To confirm these amounts, I looked at the Greenville County School District website for their published school lunch cost. They charge $2.20 for the fully paid lunch and $.40 for the reduced-fee lunch. The difference between the $2.20 charged for a fully paid lunch and the federal reimbursement of $3.07 for a free lunch brings a host of questions to mind, but that will be for a later discussion.

Now back to the subject at hand. Remember that we are talking about a nutrition bill that, in theory, was designed to encourage students to eat healthier so that their chances of succeeding in school would improve – and some school districts are opposed to that. Never mind that more enlightened school districts in other states have developed procedures to collect lunch money from parents and not humiliate the student . . . or serve them a cheese sandwich. The Stokes County School District guidelines up near Pilot Mountain in North Carolina are a good example. I suspect a lingering Mayberry effect at work there.

The bill with amendment passed favorably out of the Education Committee and will be debated before the full House this week. The school districts and other lobbying groups have increased their pressure on House members to remove the amendment.
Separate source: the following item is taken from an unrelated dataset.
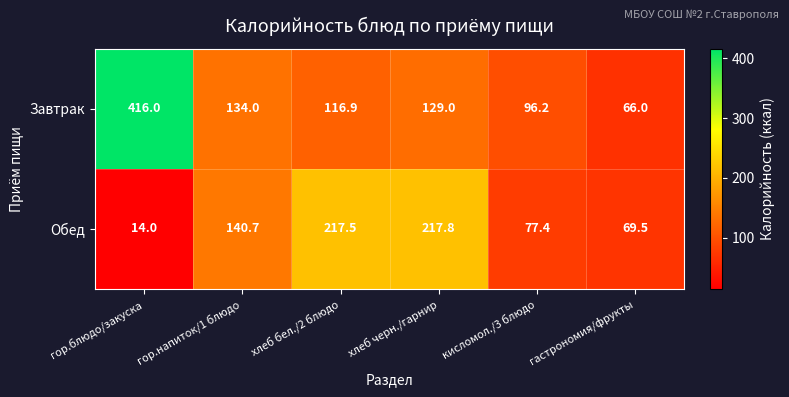

Is it true that Завтрак equals 96.2 at кисломол./3 блюдо?

True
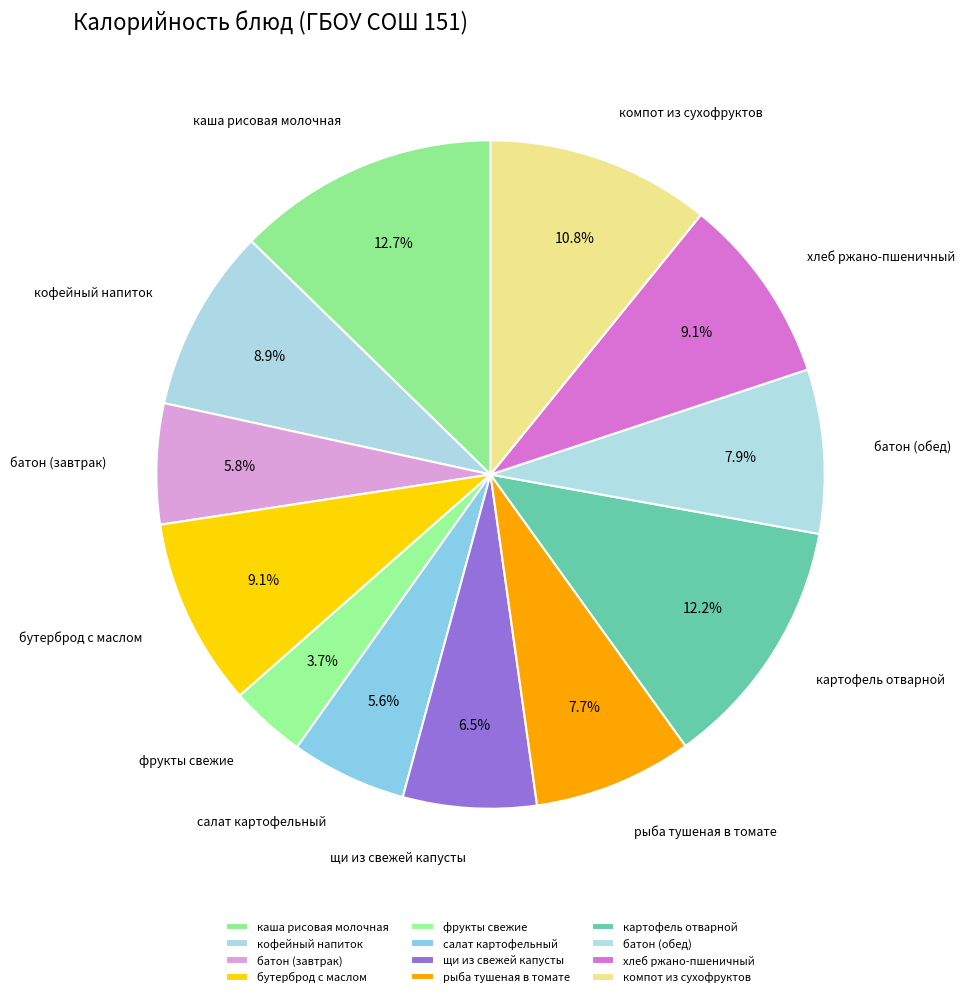

To the nearest percent, what is the difference between the largest and smallest slice percentages?

9%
Considering that we are in an election year, this debate could turn into a story worthy of Dickens. Some of our wealthier school districts could be revealed to have attitudes more akin to 19th century workhouses than to 21st century models of educational opportunity. Maybe these districts just see another Oliver Twist when they slap down a cheese sandwich (not even grilled? as my ten year old asked) on a student’s reduced-fee lunch plate despite their lofty nutrition statements. And the best question of all: Which House member will vote against a hungry student and reveal themselves to be an authentic Mr. Bumbles, the misguided workhouse bureaucrat who refused young Oliver a little more food?